▶ EXERCISE PROMPT
Write out again the lines from the line with "Será un bonito" up to and including the line with "Caldelas não tremeu", exactly as they stand below, and skip any picture.

▶ WORKING DATA
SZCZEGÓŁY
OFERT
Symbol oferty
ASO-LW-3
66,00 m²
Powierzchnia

---

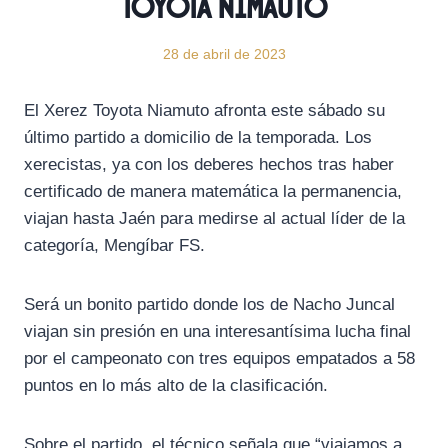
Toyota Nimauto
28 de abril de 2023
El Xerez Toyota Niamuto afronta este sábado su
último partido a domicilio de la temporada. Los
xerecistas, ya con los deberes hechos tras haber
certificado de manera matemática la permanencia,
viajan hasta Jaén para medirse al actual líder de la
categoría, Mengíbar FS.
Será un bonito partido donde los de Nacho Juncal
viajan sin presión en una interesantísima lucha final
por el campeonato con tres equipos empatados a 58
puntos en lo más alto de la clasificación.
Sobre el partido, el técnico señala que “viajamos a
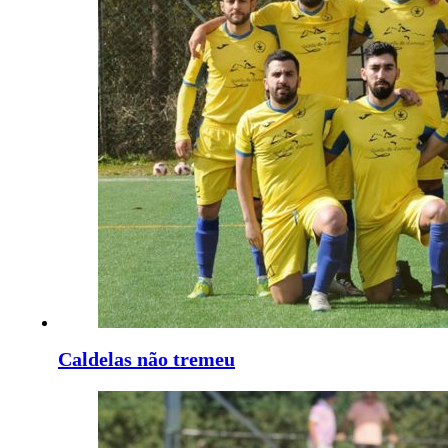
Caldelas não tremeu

▶ YOUR SOLUTION
Será un bonito partido donde los de Nacho Juncal
viajan sin presión en una interesantísima lucha final
por el campeonato con tres equipos empatados a 58
puntos en lo más alto de la clasificación.
Sobre el partido, el técnico señala que “viajamos a
Caldelas não tremeu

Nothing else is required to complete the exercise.